Taking the line with "right eye: (918, 331)" as the first and the line with "nose: (373, 988)" as the last, set down the lines below exactly, pictures excluded.

(Landmark coordinate records)
========

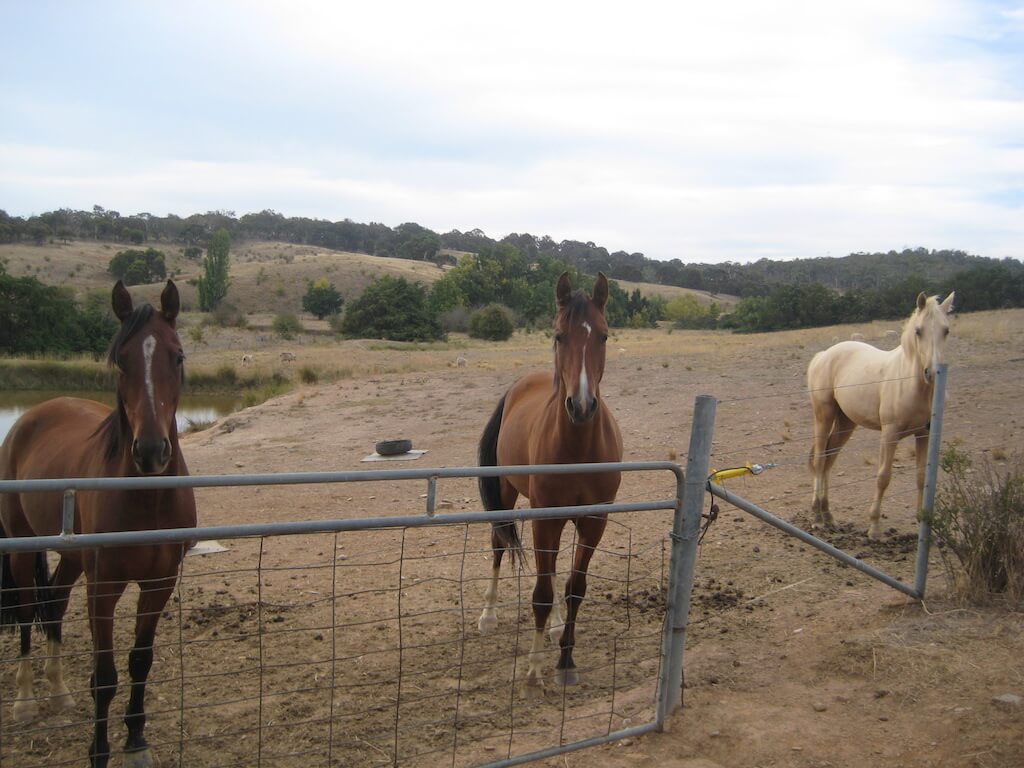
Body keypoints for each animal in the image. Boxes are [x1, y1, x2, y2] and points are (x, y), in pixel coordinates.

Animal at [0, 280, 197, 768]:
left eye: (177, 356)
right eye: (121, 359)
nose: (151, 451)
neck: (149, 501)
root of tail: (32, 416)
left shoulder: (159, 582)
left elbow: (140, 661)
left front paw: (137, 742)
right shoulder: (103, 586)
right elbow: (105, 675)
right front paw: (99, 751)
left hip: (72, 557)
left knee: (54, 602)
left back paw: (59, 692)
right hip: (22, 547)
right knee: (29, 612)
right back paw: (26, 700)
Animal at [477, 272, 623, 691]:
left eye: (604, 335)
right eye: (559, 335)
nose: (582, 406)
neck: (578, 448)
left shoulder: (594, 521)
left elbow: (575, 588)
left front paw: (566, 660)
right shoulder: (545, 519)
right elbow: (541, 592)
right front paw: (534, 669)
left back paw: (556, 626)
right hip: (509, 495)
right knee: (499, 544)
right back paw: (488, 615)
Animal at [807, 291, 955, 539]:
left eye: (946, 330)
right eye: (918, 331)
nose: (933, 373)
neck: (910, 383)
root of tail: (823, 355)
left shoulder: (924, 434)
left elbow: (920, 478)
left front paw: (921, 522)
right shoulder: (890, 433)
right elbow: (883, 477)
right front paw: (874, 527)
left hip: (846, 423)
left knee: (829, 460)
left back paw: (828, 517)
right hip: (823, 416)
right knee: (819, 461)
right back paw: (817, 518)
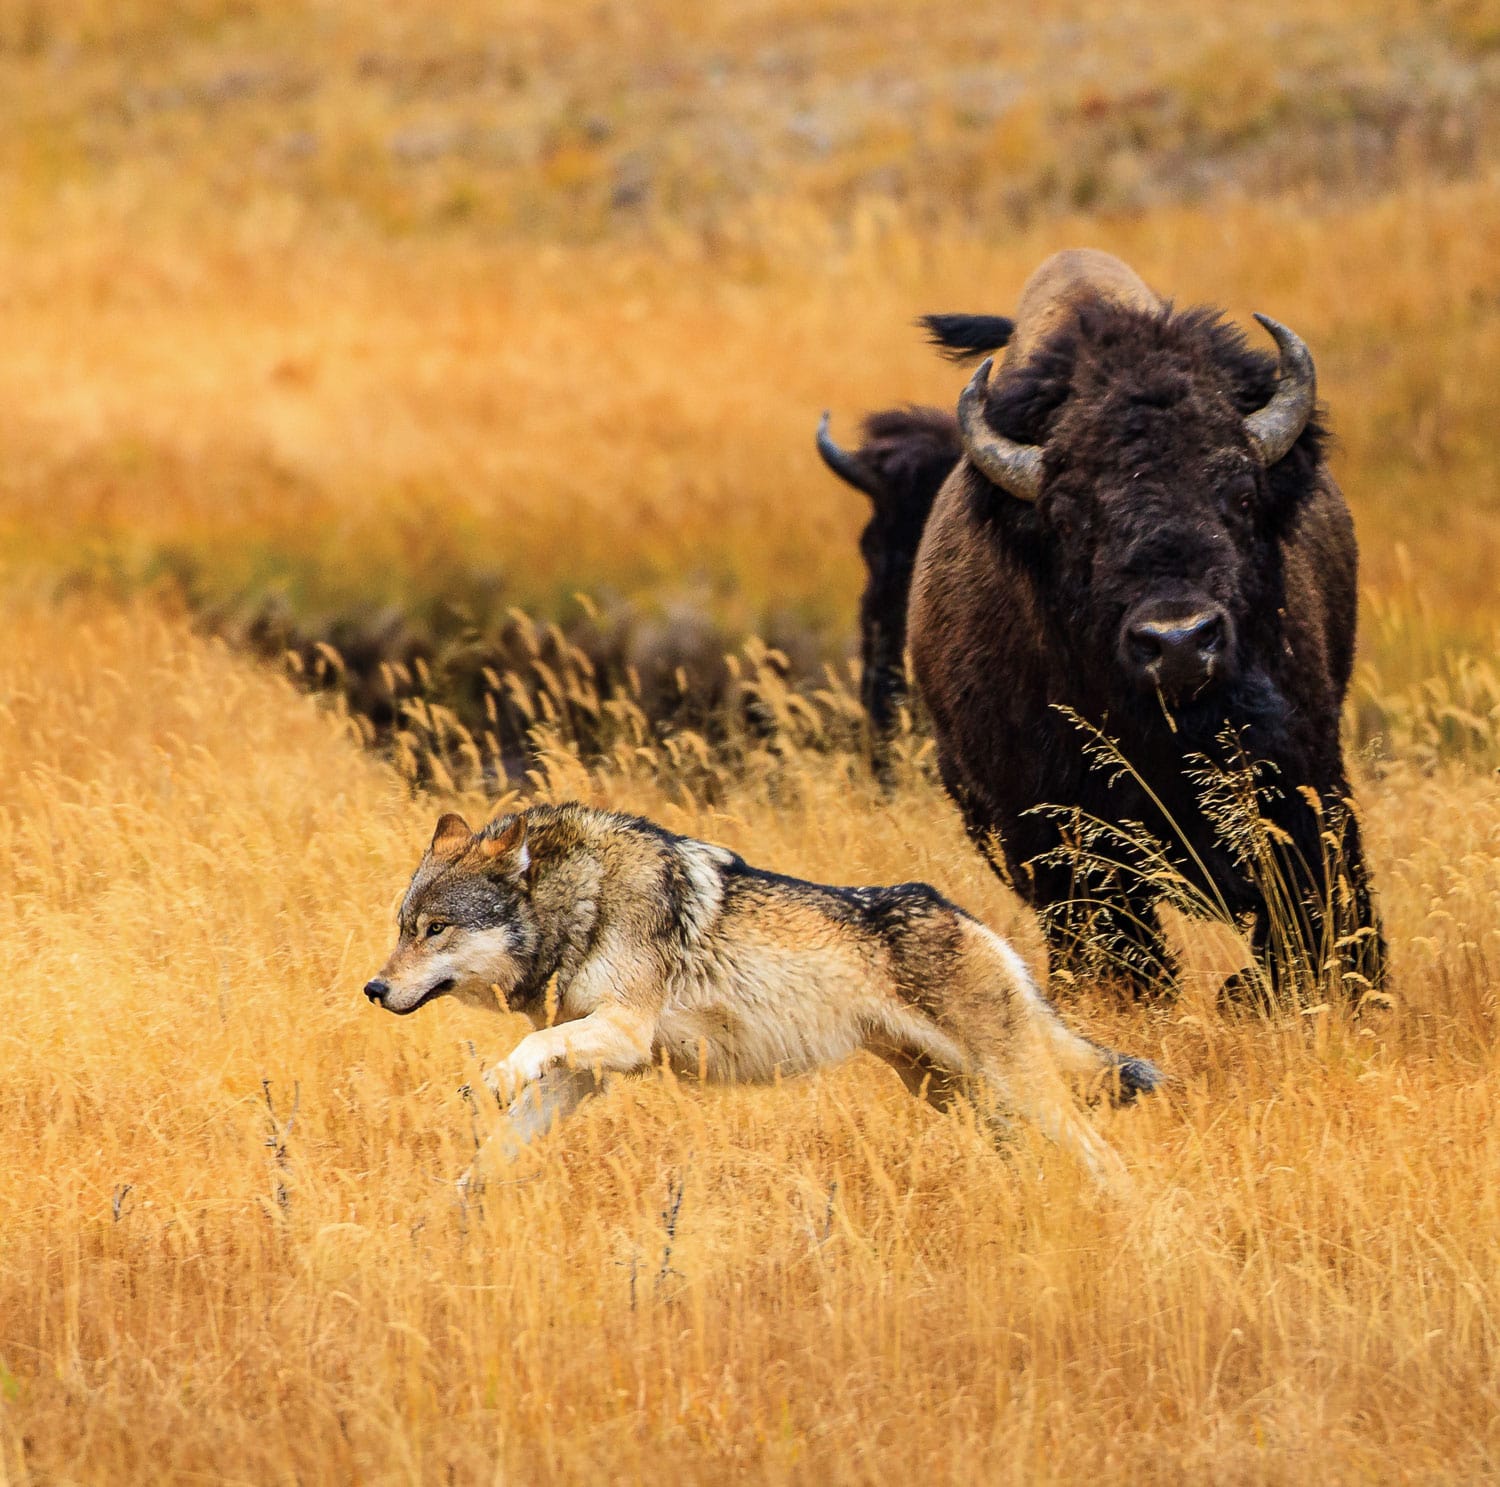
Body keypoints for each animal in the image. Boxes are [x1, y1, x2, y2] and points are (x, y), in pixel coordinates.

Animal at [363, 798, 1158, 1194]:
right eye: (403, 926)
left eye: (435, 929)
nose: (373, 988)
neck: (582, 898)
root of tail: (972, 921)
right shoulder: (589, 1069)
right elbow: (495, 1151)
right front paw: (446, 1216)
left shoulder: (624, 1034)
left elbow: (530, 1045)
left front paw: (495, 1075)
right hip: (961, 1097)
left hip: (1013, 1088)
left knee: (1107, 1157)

========

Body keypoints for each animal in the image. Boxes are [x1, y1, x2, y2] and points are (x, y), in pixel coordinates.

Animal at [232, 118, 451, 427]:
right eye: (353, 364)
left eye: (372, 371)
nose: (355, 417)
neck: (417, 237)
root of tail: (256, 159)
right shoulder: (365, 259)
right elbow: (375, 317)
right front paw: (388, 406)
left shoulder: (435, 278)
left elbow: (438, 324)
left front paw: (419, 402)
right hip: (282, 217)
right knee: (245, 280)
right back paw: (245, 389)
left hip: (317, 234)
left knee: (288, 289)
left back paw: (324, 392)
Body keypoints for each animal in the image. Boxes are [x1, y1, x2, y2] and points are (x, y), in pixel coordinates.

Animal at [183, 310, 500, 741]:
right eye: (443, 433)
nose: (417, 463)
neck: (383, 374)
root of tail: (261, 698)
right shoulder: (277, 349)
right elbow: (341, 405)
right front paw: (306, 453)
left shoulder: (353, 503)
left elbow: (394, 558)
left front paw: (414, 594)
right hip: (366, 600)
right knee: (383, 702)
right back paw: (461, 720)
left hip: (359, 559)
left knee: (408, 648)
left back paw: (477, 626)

========

▶ **Task solution**:
right eye: (918, 331)
nose: (933, 373)
neck: (910, 383)
root of tail: (823, 355)
left shoulder: (924, 434)
left elbow: (920, 478)
left front paw: (921, 522)
right shoulder: (890, 433)
right elbow: (883, 477)
right front paw: (874, 527)
left hip: (846, 423)
left knee: (829, 460)
left back paw: (828, 517)
right hip: (823, 416)
right knee: (819, 461)
right back paw: (817, 518)
Body keypoints for each animal in the image. Boxes are [x1, y1, x2, y2] and points are (x, y), in pixel coordinates.

Animal at [363, 798, 1158, 1194]:
right eye: (403, 926)
left eye: (435, 929)
nose: (373, 988)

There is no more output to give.